The camp day began at six a.m. when the overnight campers were roused from bed to help set up the tables for breakfast and get ready for the day campers who arrive around nine a.m. Once the day campers arrived, it was nonstop activity until bedtime.
We biked to Herrick Lake where we learned to row a boat until we were comfortable with the oars (which meant when we stopped turning the boat in circles). We hiked through the woods and were taught about the plants and animals we never saw in the city. Once a month some of us would take a bike hike to the Batavia Quarry to go swimming, while other less adventuresome campers came by bus.
If you were an overnight camper on Tuesday evening, around nine p.m., the camp director Auguste Mathieu would take us out on the golf course and teach us about the constellations in the inky black sky. I learned to swim at the camp pool and learned what plants we could and couldn’t eat in the forest that surrounded us. We even learned to bury the garbage so the raccoons wouldn’t get into the trash and leave a mess. Days were filled with crafting, staging plays, playing baseball, and at night, sitting around the campfire while our counselors told ghost stories. Compared to the city, the air was cool, the outdoors a plethora of delight and beautiful silence at night.
I just loved summer. Except for the bugs, but that’s another story.
But those summers end, and before you know it you are longing to be older, ready to move on to other adventures. Little do you realize that with that dream comes responsibilities you may or may not ever be ready for. I remember going to my first job interview and asking if I could have the summers off to work at the camp in Wheaton as a counselor. My new employer looked at me like I had two heads and said that wasn’t going to be possible. I was crestfallen, but what could one do? I had gotten my wish to become older, and there I was, stuck in a grown-up world, with grown up things to accomplish. Summer jobs to pay for college. Then a job to pay for a car. Then a job to pay for anything and everything. Now, don’t get me wrong. I’m not complaining, I have had some terrific and interesting jobs, but I never had camp again. Those carefree days turned into different days, filled with other wishes and dreams that kept me busy, and enjoying most every moment.

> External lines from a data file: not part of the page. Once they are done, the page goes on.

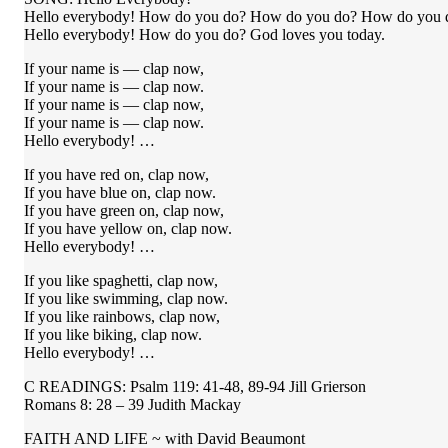
Hello everybody! How do you do? How do you do? How do you 
Hello everybody! How do you do? God loves you today.
If your name is — clap now,
If your name is — clap now.
If your name is — clap now,
If your name is — clap now.
Hello everybody! …
If you have red on, clap now,
If you have blue on, clap now.
If you have green on, clap now,
If you have yellow on, clap now.
Hello everybody! …
If you like spaghetti, clap now,
If you like swimming, clap now.
If you like rainbows, clap now,
If you like biking, clap now.
Hello everybody! …
C READINGS: Psalm 119: 41-48, 89-94 Jill Grierson
Romans 8: 28 – 39 Judith Mackay
FAITH AND LIFE ~ with David Beaumont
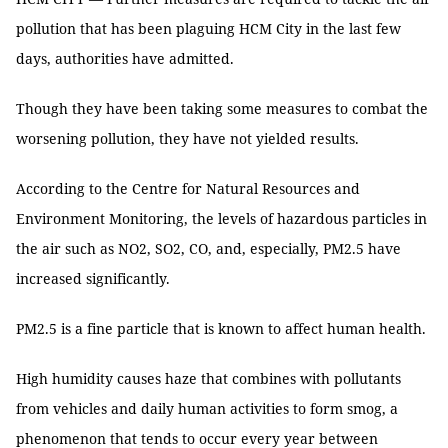
pollution that has been plaguing HCM City in the last few
days, authorities have admitted.
Though they have been taking some measures to combat the
worsening pollution, they have not yielded results.
According to the Centre for Natural Resources and
Environment Monitoring, the levels of hazardous particles in
the air such as NO2, SO2, CO, and, especially, PM2.5 have
increased significantly.
PM2.5 is a fine particle that is known to affect human health.
High humidity causes haze that combines with pollutants
from vehicles and daily human activities to form smog, a
phenomenon that tends to occur every year between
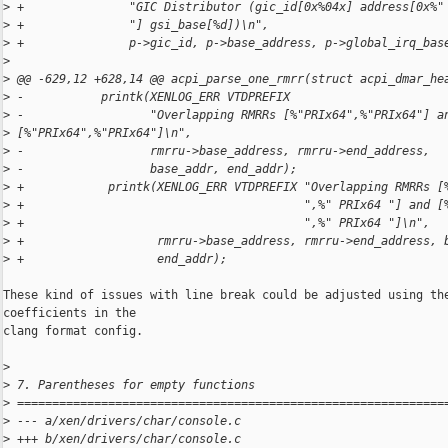
>
 +               "GIC Distributor (gic_id[0x%04x] address[0x%"
>
 +               "] gsi_base[%d])\n",
>
 +               p->gic_id, p->base_address, p->global_irq_bas
>
>
 @@ -629,12 +628,14 @@ acpi_parse_one_rmrr(struct acpi_dmar_he
>
 -           printk(XENLOG_ERR VTDPREFIX
>
 -                  "Overlapping RMRRs [%"PRIx64",%"PRIx64"] a
>
 [%"PRIx64",%"PRIx64"]\n",
>
 -                  rmrru->base_address, rmrru->end_address,
>
 -                  base_addr, end_addr);
>
 +            printk(XENLOG_ERR VTDPREFIX "Overlapping RMRRs [
>
 +                                        ",%" PRIx64 "] and [
>
 +                                        ",%" PRIx64 "]\n",
>
 +                   rmrru->base_address, rmrru->end_address, 
>
 +                   end_addr);
These kind of issues with line break could be adjusted using the
coefficients in the

clang format config.

>
>
 7. Parentheses for empty functions
>
 =============================================================
>
 --- a/xen/drivers/char/console.c
>
 +++ b/xen/drivers/char/console.c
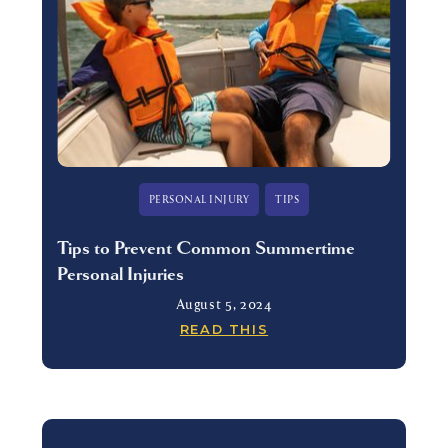
PERSONAL INJURY
TIPS
Tips to Prevent Common Summertime
Personal Injuries
August 5, 2024
READ THIS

And those camp-filled summers? Well, I can still point out some of the constellations in the night sky, but don’t ask me what you can and can’t eat in the forest. Even though I quickly forgot how to row a boat without going around in circles, I haven’t forgotten some of the ghost stories I heard around a campfire in the evenings. And the camp? Well, its still there, waiting for me to drive down the lane, park my car by the pole barn that stored the camp bus and lawn mowers, and other camp paraphernalia and remember the fun I had in the summer time when the living was lazy.